Goal of the exercise:
Please rewrite the data below with every "크리에이티브" changed to "창작" and everything else left unchanged.

Material for the task:
....

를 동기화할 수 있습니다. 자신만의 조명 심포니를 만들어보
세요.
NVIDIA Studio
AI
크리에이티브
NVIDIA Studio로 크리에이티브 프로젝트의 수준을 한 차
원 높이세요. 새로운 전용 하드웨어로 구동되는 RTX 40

....

Result below:
를 동기화할 수 있습니다. 자신만의 조명 심포니를 만들어보
세요.
NVIDIA Studio
AI
창작
NVIDIA Studio로 창작 프로젝트의 수준을 한 차
원 높이세요. 새로운 전용 하드웨어로 구동되는 RTX 40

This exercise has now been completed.